Just found in my 'in' box from DFDS ferries, a promotion of €59 one way for a car and two passengers. Thats very cheap imho.
Maybe similar promotions might be available for campers?

Ray.

Bookings for the 2023 crossings are now open! Planning an adventure for next year? Take advantage of our "early bird" offer*: book today from €59 per crossing for one car and two passengers if you travel between 2 January and 30 April 2023, or between 1 October and 15 December 2023. This offer is subject to availability, so don't miss it!


----------



## Webby1 (Mar 11, 2012)

Don't forget the Newhaven Dieppe crossing offers a 20% discount for over 60s but you have to book it by telephone. We find the ports at both end to be smaller and more relaxed than others.Looking forward to it.......Bonjour...........Hola...............no I have no idea why we left the EU ???


----------



## rebbyvid2 (Jul 5, 2019)

Webby1 said:


> Don't forget the Newhaven Dieppe crossing offers a 20% discount for over 60s but you have to book it by telephone.

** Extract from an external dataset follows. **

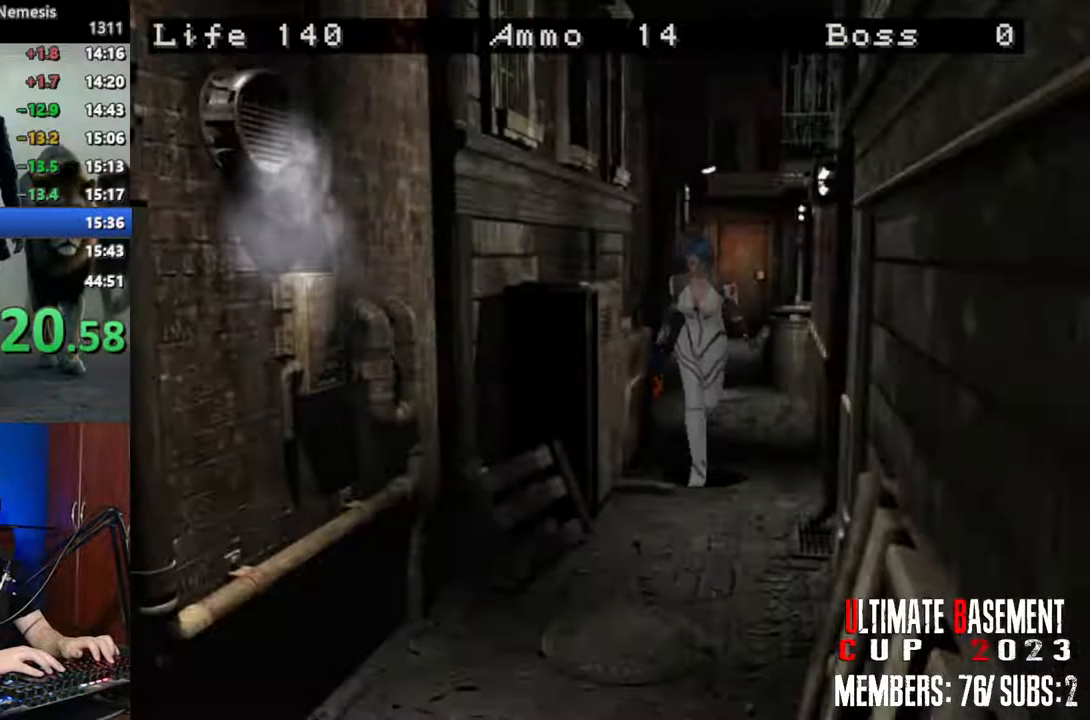
{"keys": ["shift", "w"], "events": []}
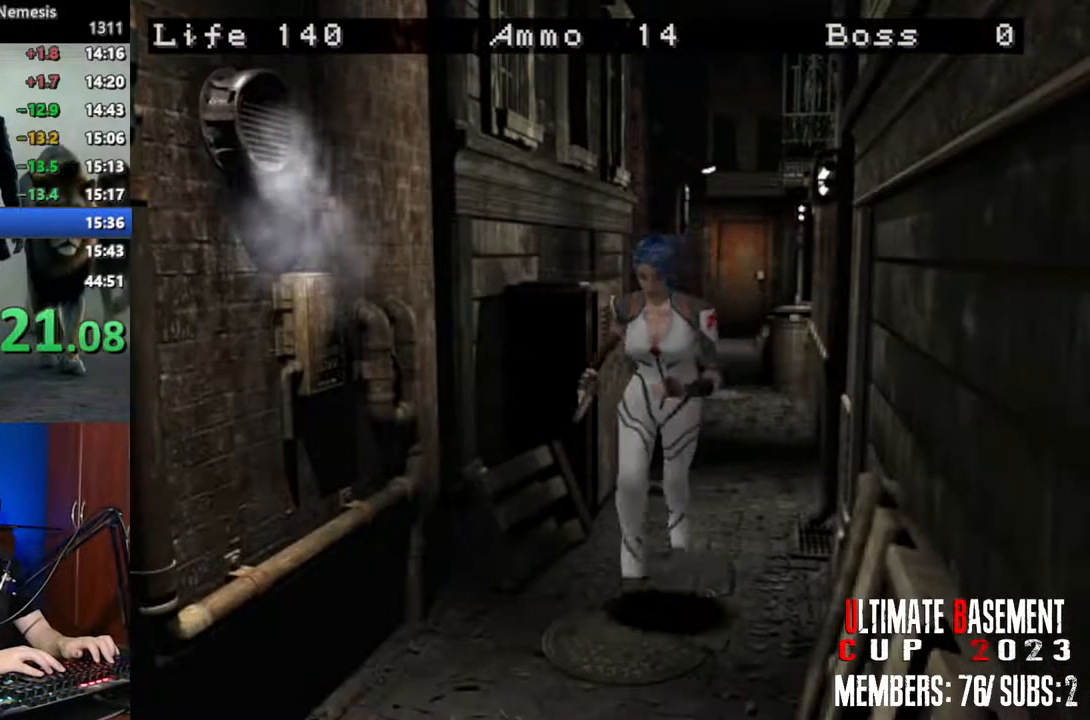
{"keys": ["shift", "w"], "events": []}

We find the ports at both end to be smaller and more relaxed than others.Looking forward to it.......Bonjour...........Hola...............no I have no idea why we left the EU ???


done the quote return ,going out May coming back July , £220.50 and as said 20% with phone booking £176.40 .


----------



## rebbyvid2 (Jul 5, 2019)

not booked yet but just had another look in case prices are rising and for the same dates it has gone down £10 each way so will be booking tomorrow.


----------



## rebbyvid2 (Jul 5, 2019)

rebbyvid2 said:


> not booked yet but just had another look in case prices are rising and for the same dates it has gone down £10 each way so will be booking tomorrow.


booked £160.40 out 16th may 5pm back 1st july 12 00 pm could have been a bit cheaper with late crossings but these time suit.


----------